--- ACTIVITY ---
From the forum thread about using shock collars on goats, extract the passage that begins with the words containing "## Crossroads Boers" and ends with "be an option?". Copy it word for word.

# Would shock collars work on goats?



## Kennedymarne (Jun 16, 2015)

Our male goat has been wandering to the neighbors yard a lot lately. At first it wasn't a big deal, the neighbors at some point have had pigs, horses, and even cows wander into our yard, so it's not like they weren't understanding, but now he's starting to cause problems. He eats their flowers, knocks stuff over, and just plain irritates them. We have been trying to figure out a way to keep him in our yard. A large fence isn't a financially feasible option because we will not live in this home long-term. He has a small fence around the barn that we would put him in when we weren't home then let him out when we were, but now he's able to jump over it. The only place we have to keep him that he can't get out of is a very small fenced in area with a top over it. Would an electric shock collar work for goats? Like the ones they make for dogs? I know many people use electric fences so I assumed it would be fairly similar, but I wanted to check with more experienced people first. Has anyone done this?


----------



## Crossroads Boers (Feb 19, 2011)

My sister who has a sheep dairy tied her ram up to a big tire that he couldn't pull around. When it was time to move him, they'd roll the tire around. I'm not sure how big your buck is, but that may be an option?

--- INFORMATION SHOWN ---
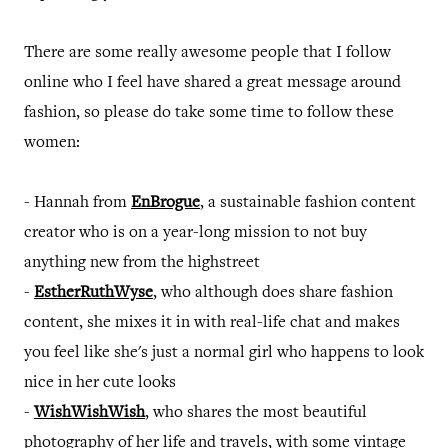
There are some really awesome people that I follow
online who I feel have shared a great message around
fashion, so please do take some time to follow these
women:
- Hannah from
EnBrogue
, a sustainable fashion content
creator who is on a year-long mission to not buy
anything new from the highstreet
-
EstherRuthWyse
, who although does share fashion
content, she mixes it in with real-life chat and makes
you feel like she's just a normal girl who happens to look
nice in her cute looks
-
WishWishWish
, who shares the most beautiful
photography of her life and travels, with some vintage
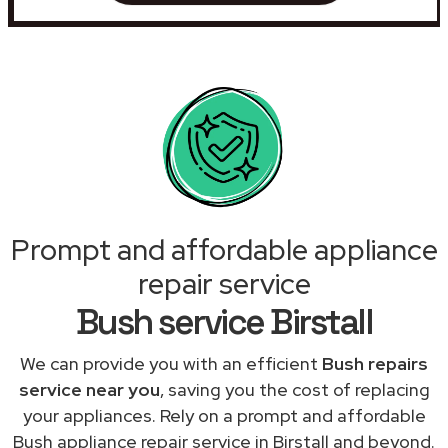
Prompt and affordable appliance
repair service
Bush service Birstall
We can provide you with an efficient
Bush repairs
service near you
, saving you the cost of replacing
your appliances. Rely on a prompt and affordable
Bush appliance repair service in Birstall and beyond.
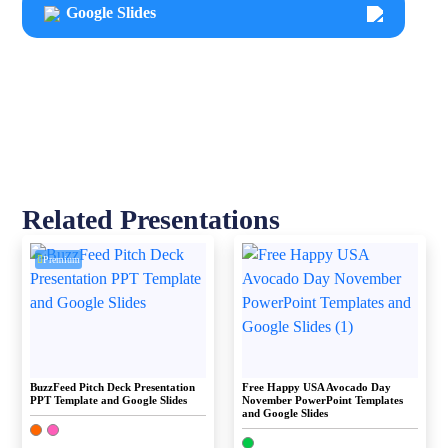
Google Slides
Related Presentations
Premium
BuzzFeed Pitch Deck Presentation
Free Happy USA Avocado Day
PPT Template and Google Slides
November PowerPoint Templates
and Google Slides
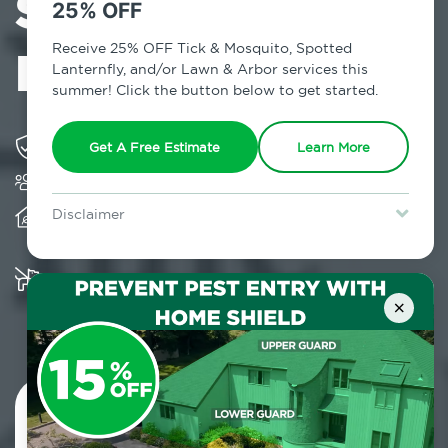
Services in
25% OFF
Poughquag, NY
Receive 25% OFF Tick & Mosquito, Spotted
Lanternfly, and/or Lawn & Arbor services this
summer! Click the button below to get started.
Solving pest concerns for over fifty years
Get A Free Estimate
Learn More
Trusted by over 5,000 homes and businesses
Provides client-centric, science-based solutions
Disclaimer
and services year-round
For new clients without Tick & Mosquito, Spotted Lanternfly, or
Lawn & Arbor services only. Certain terms & restrictions apply.
Special offer expires August 31, 2026.
Multiple child and pet-friendly preventative
solutions are available
×
Contact Us Today!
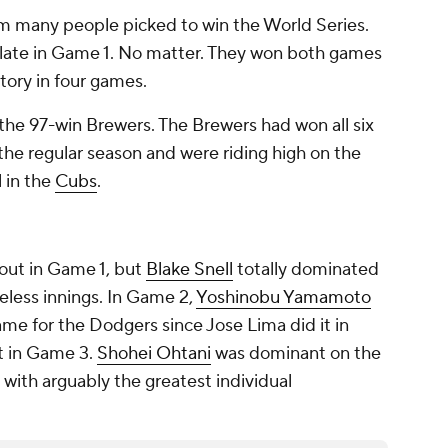
 many people picked to win the World Series.
 late in Game 1. No matter. They won both games
ctory in four games.
he 97-win Brewers. The Brewers had won all six
e regular season and were riding high on the
l in the
Cubs
.
 out in Game 1, but
Blake Snell
totally dominated
reless innings. In Game 2,
Yoshinobu Yamamoto
ame for the Dodgers since Jose Lima did it in
 in Game 3.
Shohei Ohtani
was dominant on the
with arguably the greatest individual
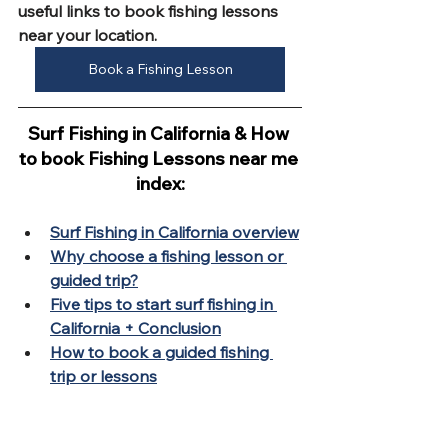
useful links to book fishing lessons 
near your location.
Book a Fishing Lesson
Surf Fishing in California & How 
to book Fishing Lessons near me 
index:
Surf Fishing in California overview
Why choose a fishing lesson or 
guided trip?
Five tips to start surf fishing in 
California + Conclusion
How to book a guided fishing 
trip or lessons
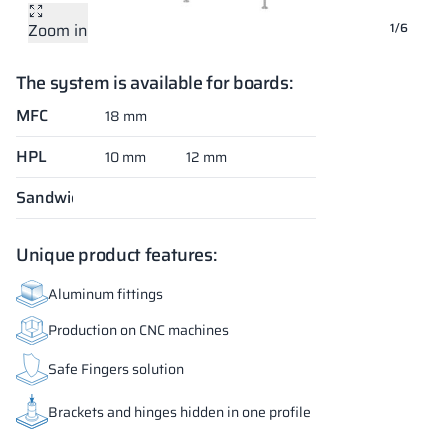
Zoom in
Zoom in
Zoom in
Zoom in
Zoom in
Zoom in
1/6
The system is available for boards:
MFC
18 mm
HPL
10 mm
12 mm
Sandwich
Unique product features:
Aluminum fittings
Production on CNC machines
Safe Fingers solution
Brackets and hinges hidden in one profile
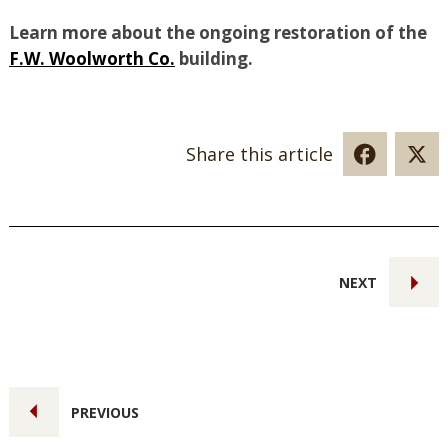
Learn more about the ongoing restoration of the
F.W. Woolworth Co.
building.
Share this article
NEXT
PREVIOUS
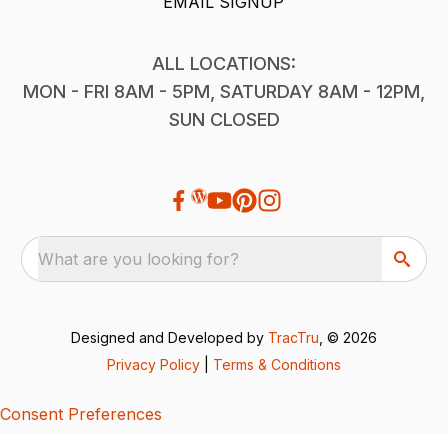
EMAIL SIGNUP
ALL LOCATIONS:
MON - FRI 8AM - 5PM, SATURDAY 8AM - 12PM,
SUN CLOSED
What are you looking for?
Designed and Developed by
TracTru
, © 2026
Privacy Policy
|
Terms & Conditions
Consent Preferences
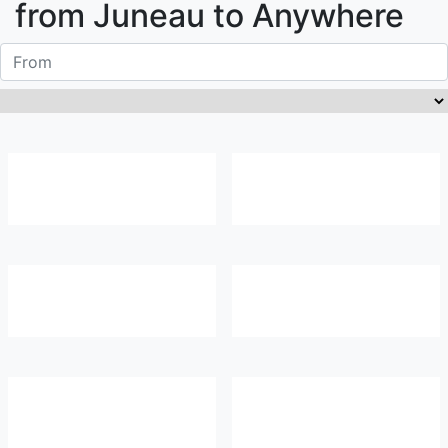
from
Juneau
to Anywhere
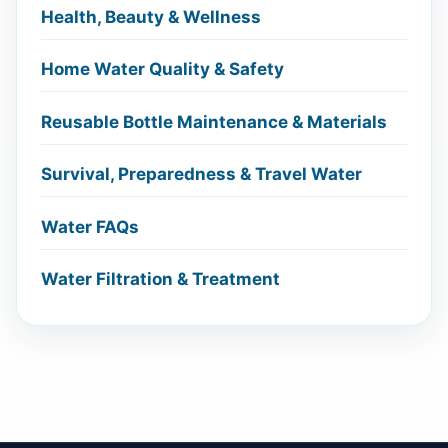
Health, Beauty & Wellness
Home Water Quality & Safety
Reusable Bottle Maintenance & Materials
Survival, Preparedness & Travel Water
Water FAQs
Water Filtration & Treatment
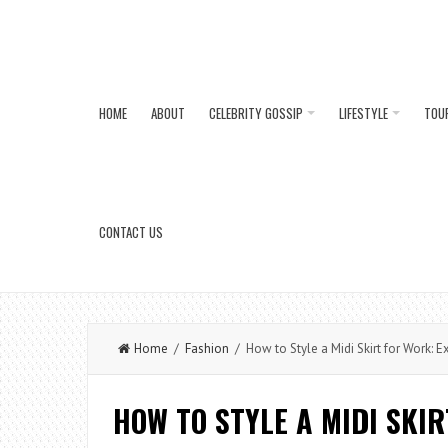
HOME
ABOUT
CELEBRITY GOSSIP
LIFESTYLE
TOU
CONTACT US
Home
/
Fashion
/ How to Style a Midi Skirt for Work: Ex
HOW TO STYLE A MIDI SKI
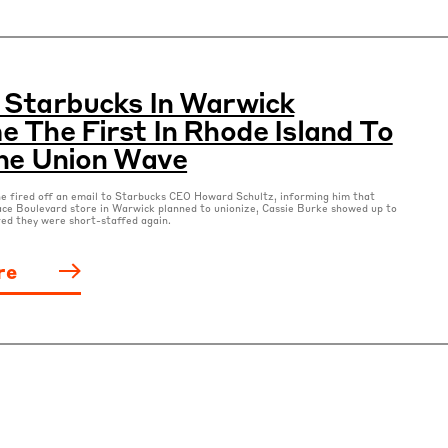
Starbucks In Warwick
 The First In Rhode Island To
he Union Wave
e fired off an email to Starbucks CEO Howard Schultz, informing him that
ace Boulevard store in Warwick planned to unionize, Cassie Burke showed up to
ed they were short-staffed again.
re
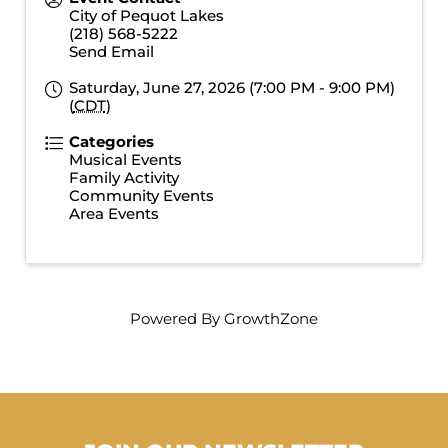
City of Pequot Lakes
(218) 568-5222
Send Email
Saturday, June 27, 2026 (7:00 PM - 9:00 PM)
(
CDT
)
Categories
Musical Events
Family Activity
Community Events
Area Events
Powered By
GrowthZone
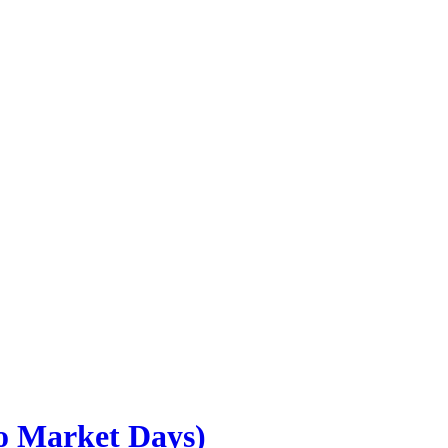
go Market Days)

--- RESPONSE BELOW ---
## Crossroads Boers (Feb 19, 2011)

My sister who has a sheep dairy tied her ram up to a big tire that he couldn't pull around. When it was time to move him, they'd roll the tire around. I'm not sure how big your buck is, but that may be an option?